Понимаешь? России...
(немного помолчав)
... что мне делать, Генрих?
Безмолвствует. Лишь иногда, взволнованно, печально морщит лоб, редко, напряженно моргает. И вдруг движение - неспешно встает, шаг ближе. Замер коло меня. Дрогнули руки - обнял за плечи, притянул к себе - поддаюсь. Лоб в лоб.
Стоим, шумно дышим.
– Что мне делать?
– едва различимо вновь шепчу, повторяю.
Тягучие мгновения, и, наконец-то, решается...

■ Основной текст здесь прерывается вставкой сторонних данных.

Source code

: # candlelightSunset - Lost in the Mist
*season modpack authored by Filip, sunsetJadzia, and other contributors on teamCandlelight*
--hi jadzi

– Молчи, Анна. Как доселе молчала... Кто бы что бы когда не сказал - молчи. Какие бы знания не были в твоей голове, и в чем бы уже не путалась, откуда бы не пришла и что бы не помнила - молчи. Умоляю, молчи... и не иди ты против всех их, не иди.
Это ничего не даст. Ничего путного. Только себя погубишь - и меня заодно.
Силой отстраняет малость от себя - несмело поддаюсь. Чувствую его дыхание на своих устах. Дрожь волною, накатами от него - ко мне, от меня - к нему. Еще немного - и поддается, несмело касается моих губ своими губами. Нежное, сладкое, парящее ощущение. Словно тысячи звезд вспыхнули и засветили внутри меня, рождая невероятный свет. Еще движение, еще напор ласки - и страсть смывает робость, даря, взывая сказкой блаженность внутри меня. Крепко, до сладкой боли сжал в своих объятиях. Отвечаю, старательно откликаюсь тем же шальным позывом.